To support the increased number of people likely to require support as a result of COVID-19, the WFP is aiming to modify and scale up its existing operations wherever possible, in order to ensure that food distributions and livelihood programmes safely reach those in need. This is especially important for vulnerable populations like the elderly or chronically ill, young children and newborn babies, and pregnant or nursing women.
Supply chain disruption
So far, COVID-19 has not shown a major direct impact on the supply or price of staple foods. During the SARS and MERS outbreaks in China, there was also minimal disruption to markets and prices locally, thanks to buffer stocks and other measures that ensured the continued flow of goods.
But this has not always been the case in regions like sub-Saharan Africa. For instance, the Ebola outbreak in 2014 led to dramatic increases in the prices of staple foods in the countries worst impacted in West Africa. Plus, the food price-spikes that occurred in 2007-8 showed how export restrictions, market speculation and panic behaviour can lead to dramatic increases in global food prices.
For millions of families in developing countries, more than half of their income is spent on food in normal circumstances. Countries that are heavily reliant on imported food to meet demand – including many in sub-Saharan Africa – therefore face disproportionate risk from supply chain failures, especially in the face of border crossing closures.
Disruptions including sickness and breakdowns in non-food supply chains, including fertilizer and other key inputs, can cause significant problems all along the agricultural value chain –leading farmers to leave their fields fallow, for example, or face delays in planting and harvesting. Ultimately, such interruptions and hold-ups are likely to impact developing country economies the most.
In the face of the COVID-19 pandemic, the WFP is continuing to oversee logistics for the entire UN and global humanitarian community, what is referred to as “common services”. This includes air bridges to move humanitarian workers and supplies and the construction of procurement and distribution hubs places strategically around the world.
WFP is also working to pre-position three months’ worth of food in communities identified as “at-risk”, to ensure that food will be available if trade is restricted, movement halted or if social unrest emerges.
Lasting implications for food security
Along with disruption to food systems in the near term, COVID-19 could cause the global economy to fall into recession – further exacerbating extreme poverty and hunger over time.

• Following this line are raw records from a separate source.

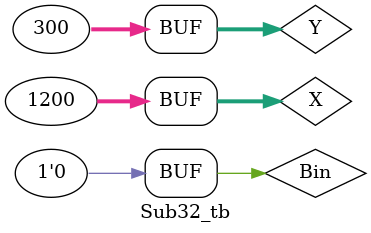
<source format=v>
`timescale 1ns/1ns
`include "Sub32.v"
`define BITS 32

module Sub32_tb;
reg [`BITS-1:0]X;
reg [`BITS-1:0]Y;
reg Bin;
wire [`BITS-1:0]D;
wire Bout;

Sub32 uut(.X(X),.Y(Y),.Bin(Bin),.D(D),.Bout(Bout));

initial begin
    $dumpfile("Sub32_test.vcd");
    $dumpvars(0,Sub32_tb);

    X=1200;Y=300;Bin=0;#20;
    
    $display("Test finished", X,Y,D);
end
endmodule
</source>
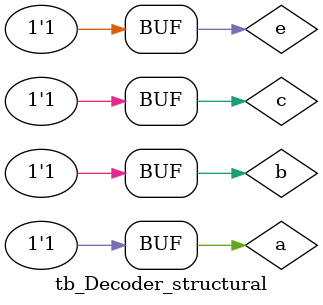
<source format=v>
`timescale 1ns / 1ps


module tb_Decoder_structural;
 //Inputs to be definsed as registers
    reg e;
    reg a;
    reg b;
    reg c;
   
    //Outputs to be defined as wires
    wire d0;
    wire d1;
    wire d2;
    wire d3;
    wire d4;
    wire d5;
    wire d6;
    wire d7;
   
    //Instantiate the Unit Under Test (UUT)
    Decoder_structural uut(
        .e(e),
        .a(a),
        .b(b),
        .c(c),
        .d0(d0),
        .d1(d1),
        .d2(d2),
        .d3(d3),
        .d4(d4),
        .d5(d5),
        .d6(d6),
        .d7(d7)
       
       
        );
       
     initial begin
     //Initialize Inputs
     e=0;
     a=0;
     b=0;
     c=0;
     
     //Wait 50 ns for global reset to finish
     #50;
     
     //Stimilus - All input combinations followed by some wait time to observe the o/p
     e=0;
     a=0;
     b=0;
     c=0;
     $display ("TC01");
     if(d0!=1'b0) $display ("Result is wrong");
     
     e=0;
     a=0;
     b=0;
     c=1;
     #50;
     $display ("TC02");
     if(d1!=1'b0) $display ("Result is wrong");
     
     e=0;
     a=0;
     b=1;
     c=0;
     #50;
     $display ("TC03");
     if(d2!=1'b0) $display ("Result is wrong");
     
     e=0;
     a=0;
     b=1;
     c=1;
     #50;
     $display ("TC04");
     if(d3!=1'b0) $display ("Result is wrong");
     
     e=0;
     a=1;
     b=0;
     c=0;
     #50;
     $display ("TC05");
     if(d4!=1'b0) $display ("Result is wrong");
     
     e=0;
     a=1;
     b=0;
     c=1;
     #50;
     $display ("TC06");
     if(d5!=1'b0) $display ("Result is wrong");
     
     e=0;
     a=1;
     b=1;
     c=0;
     #50;
     $display ("TC07");
     if(d6!=1'b0) $display ("Result is wrong");
     
     e=0;
     a=1;
     b=1;
     c=1;
     #50;
     $display ("TC08");
     if(d7!=1'b0) $display ("Result is wrong");
     
     e=1;
     a=0;
     b=0;
     c=0;
     #50;
     $display ("TC11");
     if(d0!=1'b1) $display ("Result is wrong");
     
     e=1;
     a=0;
     b=0;
     c=1;
     #50;
     $display ("TC12");
     if(d1!=1'b1) $display ("Result is wrong");
     
     e=1;
     a=0;
     b=1;
     c=0;
     #50;
     $display ("TC13");
     if(d2!=1'b1) $display ("Result is wrong");
     
     e=1;
     a=0;
     b=1;
     c=1;
     #50;
     $display ("TC14");
     if(d3!=1'b1) $display ("Result is wrong");
     
     e=1;
     a=1;
     b=0;
     c=0;
     #50;
     $display ("TC15");
     if(d5!=1'b1) $display ("Result is wrong");
     
     e=1;
     a=1;
     b=0;
     c=1;
     #50;
     $display ("TC16");
     if(d5!=1'b1) $display ("Result is wrong");
     
     e=1;
     a=1;
     b=1;
     c=0;
     #50;
     $display ("TC17");
     if(d6!=1'b1) $display ("Result is wrong");
     
     e=1;
     a=1;
     b=1;
     c=1;
     #50;
     $display ("TC18");
     if(d7!=1'b1) $display ("Result is wrong");
     
     end
endmodule


</source>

Indeed, as shown in the latest State of Food Security and Nutrition in the World (SOFI) report, economic decline, poverty and food insecurity often accompany one another.
Global food security programmes could face additional risks if humanitarian and development resources are diverted in order to tackle COVID-19 or if domestic spending in donor countries weaken the appetite for foreign aid. As organisations continue to be stretched by this global crisis, we must work together to share resources and expertise, and ensure that vital support still reaches those most at need.